Na całym świecie poziomy ekspresji mRNA hsp-70 na 100 nanogramów całkowitego RNA były porównywalne zarówno przy użyciu metody fenol-chloroform, jak i robak-ct. Jednak w przypadkach najwyższej ekspresji hsp-70 ekspresja była wyższa w przypadku metody worm-to-CT, co wskazuje na poprawę czułości. W przypadku ekstrakcji tiocyjanianianem guanidu-fenolem-chloroformem próbek masowych, hsp-70 zmniejszył się o 82,7 w mutantach hsf-1 w porównaniu z kontrolami i o 92,3% w przypadku ciepła do Ct, co wskazuje, że spadek był porównywalny między tymi dwiema metodami.
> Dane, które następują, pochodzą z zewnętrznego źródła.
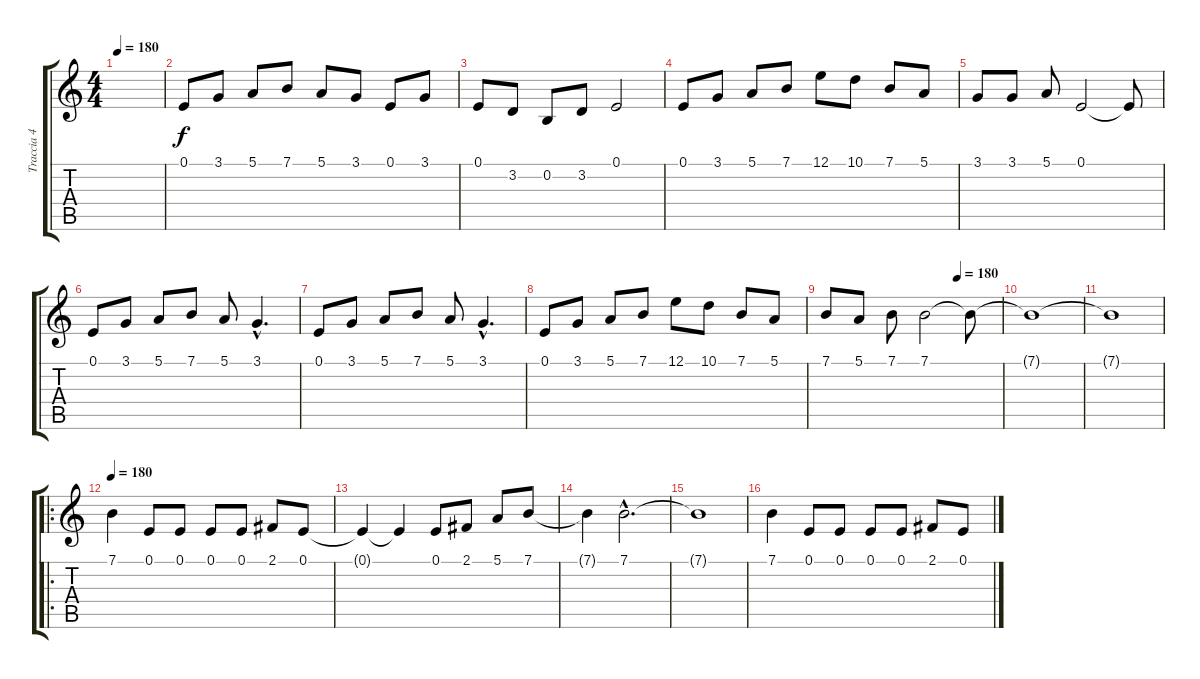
\track ("Traccia 4" "Traccia 4") {instrument lead2sawtooth}
\staff {score tabs}
\tuning (E4 B3 G3 D3 A2 E2) {hide}
\ts (4 4)
\tempo 180
\tempo 112
\tempo 180
\clef g2
\ks c
|
0.1.8 3.1.8 5.1.8 7.1.8 5.1.8 3.1.8 0.1.8 3.1.8 |
0.1.8 3.2.8 0.2.8 3.2.8 0.1.2 |
0.1.8 3.1.8 5.1.8 7.1.8 12.1.8 10.1.8 7.1.8 5.1.8 |
3.1.8 3.1.8 5.1.8 0.1.2 0.1{t}.8 |
0.1.8 3.1.8 5.1.8 7.1.8 5.1.8 3.1{hac}.4{d} |
0.1.8 3.1.8 5.1.8 7.1.8 5.1.8 3.1{hac}.4{d} |
0.1.8 3.1.8 5.1.8 7.1.8 12.1.8 10.1.8 7.1.8 5.1.8 |
\tempo (180 0.75)
7.1.8 5.1.8 7.1.8 7.1.2 7.1{t}.8 |
7.1{t}.1 |
7.1{t}.1 |
\ro
\tempo 180
7.1.4 0.1.8 0.1.8 0.1.8 0.1.8 2.1.8 0.1.8 |
0.1{t}.4 0.1{t}.4 0.1.8 2.1.8 5.1.8 7.1.8 |
7.1{t}.4 7.1{hac}.2{d} |
7.1{t}.1 |
7.1.4 0.1.8 0.1.8 0.1.8 0.1.8 2.1.8 0.1.8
Wykorzystując cDNA uzyskane z próbek zbiorczych 25 robaków lub średnio z 36 próbek pojedynczych robaków, metody wykryły porównywalne poziomy ekspresji dla wszystkich badanych białek opiekuńczych, co wskazuje, że parametry uzyskane od pojedynczych robaków są wiarygodne. Tutaj pokazano średnią ekspresję wielu transkryptów hsp od pojedynczych robaków po krótkim szoku cieplnym. Jak zaobserwowano, zmienność ekspresji transkryptów różni się dramatycznie w zależności od genów.
Dla każdego transkryptu badanego przy użyciu próbek pojedynczych robaków techniczne współczynniki zmienności były niższe niż biologiczne współczynniki zmienności, co wskazuje, że techniczne trilikaty nie były wymagane do oszacowania parametrów, gdy qPCR przeprowadzono na pojedynczych robakach. Podczas wykonywania tego protokołu ważne jest, aby dokładnie pipetować małe objętości i nie pipetować odwrotnie do chipa nanofluidycznego. Protokół ten może być używany do uzyskiwania dużych zestawów danych RT-qPCR, które można następnie eksportować i przetwarzać zgodnie z potrzebami za pomocą skryptów Excel lub R.
Ten artykuł przedstawia protokół wysokiej wydajności do szybkiego i niezawodnego określania poziomów ekspresji genów w próbkach C. elegans bez izolację RNA. Metoda pozwala na generowanie cDNA bezpośrednio z próbek, ułatwiając użycie wielokrotnie zmultipleksowanych nanofluidycznych platform qPCR w czasie rzeczywistym.
This high-throughput RT-qPCR protocol enables rapid, sensitive gene expression profiling in C. elegans without RNA isolation, addressing a key bottleneck in target validation workflows. By reducing processing time from weeks to days, it supports faster hypothesis testing and mechanistic de-risking in early discovery. The ability to quantify interindividual variability in isogenic populations enhances predictive confidence for phenotypic screening and lead identification campaigns.
The method fits within the discovery continuum from target hypothesis testing through lead identification, enabling rapid expression profiling to inform compound selection and mechanistic follow-up.